IoTSL Toward Efficient Distributed Learning for Resource Constrained Internet of Things

IoTSL Toward Efficient Distributed Learning for Resource Constrained Internet of Things

Abstract:

Recently proposed split learning (SL) is a promising distributed machine learning paradigm that enables machine learning without accessing the raw data of the clients. SL can be viewed as one specific type of serial federation learning. However, deploying SL on resource-constrained Internet of Things (IoT) devices still has some limitations, including high communication costs and catastrophic forgetting problems caused by imbalanced data distribution of devices. In this article, we design and implement IoTSL, which is an efficient distributed learning framework for efficient cloud-edge collaboration in IoT systems.

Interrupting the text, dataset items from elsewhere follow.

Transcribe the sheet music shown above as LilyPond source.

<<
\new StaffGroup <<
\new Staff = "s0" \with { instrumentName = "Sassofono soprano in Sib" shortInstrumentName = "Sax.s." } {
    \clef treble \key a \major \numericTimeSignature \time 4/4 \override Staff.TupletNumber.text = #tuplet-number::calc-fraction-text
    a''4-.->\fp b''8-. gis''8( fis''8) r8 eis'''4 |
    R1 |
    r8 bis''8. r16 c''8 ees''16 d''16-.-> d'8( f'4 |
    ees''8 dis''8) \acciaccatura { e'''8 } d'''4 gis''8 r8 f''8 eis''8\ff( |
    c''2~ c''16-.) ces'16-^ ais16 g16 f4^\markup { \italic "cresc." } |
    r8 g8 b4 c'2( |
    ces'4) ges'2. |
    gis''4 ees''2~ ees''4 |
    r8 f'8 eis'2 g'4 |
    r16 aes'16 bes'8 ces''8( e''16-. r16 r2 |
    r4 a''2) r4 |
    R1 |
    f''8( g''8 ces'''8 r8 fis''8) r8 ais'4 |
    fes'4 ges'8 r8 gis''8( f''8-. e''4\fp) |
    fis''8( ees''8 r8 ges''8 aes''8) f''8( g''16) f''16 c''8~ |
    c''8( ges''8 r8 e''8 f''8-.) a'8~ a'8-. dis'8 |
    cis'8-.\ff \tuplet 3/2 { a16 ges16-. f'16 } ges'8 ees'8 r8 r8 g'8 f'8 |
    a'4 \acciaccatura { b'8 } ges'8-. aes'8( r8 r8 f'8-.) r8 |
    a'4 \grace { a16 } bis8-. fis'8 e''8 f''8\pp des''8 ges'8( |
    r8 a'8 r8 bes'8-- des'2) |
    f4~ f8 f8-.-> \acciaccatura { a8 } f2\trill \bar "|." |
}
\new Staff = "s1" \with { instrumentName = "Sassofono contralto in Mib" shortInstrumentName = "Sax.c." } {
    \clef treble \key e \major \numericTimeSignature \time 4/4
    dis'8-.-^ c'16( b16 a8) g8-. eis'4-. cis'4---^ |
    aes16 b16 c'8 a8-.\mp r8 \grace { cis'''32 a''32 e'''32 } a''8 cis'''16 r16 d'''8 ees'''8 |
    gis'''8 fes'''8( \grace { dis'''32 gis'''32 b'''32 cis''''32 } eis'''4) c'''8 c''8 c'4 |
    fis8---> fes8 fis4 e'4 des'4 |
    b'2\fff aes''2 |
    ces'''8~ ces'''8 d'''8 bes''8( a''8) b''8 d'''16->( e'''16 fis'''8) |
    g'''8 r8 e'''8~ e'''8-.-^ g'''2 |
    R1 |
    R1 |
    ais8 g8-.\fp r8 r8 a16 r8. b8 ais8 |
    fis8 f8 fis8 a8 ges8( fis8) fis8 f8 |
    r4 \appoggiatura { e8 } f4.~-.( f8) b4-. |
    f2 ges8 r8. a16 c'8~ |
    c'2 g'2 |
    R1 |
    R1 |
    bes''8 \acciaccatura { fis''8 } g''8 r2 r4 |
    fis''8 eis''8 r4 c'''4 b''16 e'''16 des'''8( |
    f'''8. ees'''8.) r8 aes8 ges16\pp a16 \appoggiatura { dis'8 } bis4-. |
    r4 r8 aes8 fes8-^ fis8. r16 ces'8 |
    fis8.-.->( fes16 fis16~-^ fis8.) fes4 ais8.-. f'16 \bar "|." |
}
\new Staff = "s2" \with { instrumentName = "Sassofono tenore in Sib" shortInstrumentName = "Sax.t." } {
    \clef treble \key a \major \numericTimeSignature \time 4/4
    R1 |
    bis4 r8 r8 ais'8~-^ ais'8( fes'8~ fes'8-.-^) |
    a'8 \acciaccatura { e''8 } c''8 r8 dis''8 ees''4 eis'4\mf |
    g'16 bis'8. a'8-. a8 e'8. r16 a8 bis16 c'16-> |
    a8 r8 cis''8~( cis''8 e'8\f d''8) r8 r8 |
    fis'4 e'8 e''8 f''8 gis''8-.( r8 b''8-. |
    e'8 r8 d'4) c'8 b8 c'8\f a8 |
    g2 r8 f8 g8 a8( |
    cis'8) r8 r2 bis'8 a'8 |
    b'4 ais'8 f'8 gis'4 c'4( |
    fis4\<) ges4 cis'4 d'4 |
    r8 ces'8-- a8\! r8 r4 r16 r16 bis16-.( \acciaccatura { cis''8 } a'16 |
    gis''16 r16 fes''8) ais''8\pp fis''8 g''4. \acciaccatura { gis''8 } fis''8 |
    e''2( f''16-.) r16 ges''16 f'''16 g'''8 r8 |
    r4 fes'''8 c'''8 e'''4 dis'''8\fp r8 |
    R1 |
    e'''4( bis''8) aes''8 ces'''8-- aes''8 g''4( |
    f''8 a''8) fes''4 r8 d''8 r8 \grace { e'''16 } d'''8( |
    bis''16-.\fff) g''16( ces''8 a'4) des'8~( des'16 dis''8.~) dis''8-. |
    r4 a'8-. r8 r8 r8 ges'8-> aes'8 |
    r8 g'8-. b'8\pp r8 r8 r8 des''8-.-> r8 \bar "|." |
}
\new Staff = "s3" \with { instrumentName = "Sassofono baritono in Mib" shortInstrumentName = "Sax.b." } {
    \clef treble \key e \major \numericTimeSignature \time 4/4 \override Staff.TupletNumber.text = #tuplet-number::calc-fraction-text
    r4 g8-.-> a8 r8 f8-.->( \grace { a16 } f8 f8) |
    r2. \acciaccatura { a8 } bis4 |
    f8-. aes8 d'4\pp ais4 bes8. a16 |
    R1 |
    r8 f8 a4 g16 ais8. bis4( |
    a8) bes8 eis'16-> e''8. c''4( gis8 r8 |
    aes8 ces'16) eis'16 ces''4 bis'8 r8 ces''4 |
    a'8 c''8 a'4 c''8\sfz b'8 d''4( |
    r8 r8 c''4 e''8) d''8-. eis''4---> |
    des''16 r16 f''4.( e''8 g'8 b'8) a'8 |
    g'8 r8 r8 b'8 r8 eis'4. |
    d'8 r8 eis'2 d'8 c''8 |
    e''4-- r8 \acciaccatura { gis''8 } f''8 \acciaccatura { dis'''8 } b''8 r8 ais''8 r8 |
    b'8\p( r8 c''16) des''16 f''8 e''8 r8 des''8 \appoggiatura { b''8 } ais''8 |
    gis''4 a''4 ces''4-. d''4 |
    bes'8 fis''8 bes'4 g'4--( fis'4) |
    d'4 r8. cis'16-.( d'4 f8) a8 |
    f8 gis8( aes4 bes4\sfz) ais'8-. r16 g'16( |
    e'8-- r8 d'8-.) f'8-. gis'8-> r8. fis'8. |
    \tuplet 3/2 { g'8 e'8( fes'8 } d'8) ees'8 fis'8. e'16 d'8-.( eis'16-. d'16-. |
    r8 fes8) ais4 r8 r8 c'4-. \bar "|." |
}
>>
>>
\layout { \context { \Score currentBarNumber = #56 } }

IoTSL combines generative adversarial networks (GANs) and differential privacy techniques to train local data-based generators on participating devices, and generate data with privacy protection. On the one hand, IoTSL pretrains the global model using the generative data, and then fine-tunes the model using the local data to lower the communication cost. On the other hand, the generated data is used to impute the missing classes of devices to alleviate the commonly seen catastrophic forgetting phenomenon. We use three common data sets to verify the proposed framework. Extensive experimental results show that compared to the conventional SL, IoTSL significantly reduces communication costs, and efficiently alleviates the catastrophic forgetting phenomenon.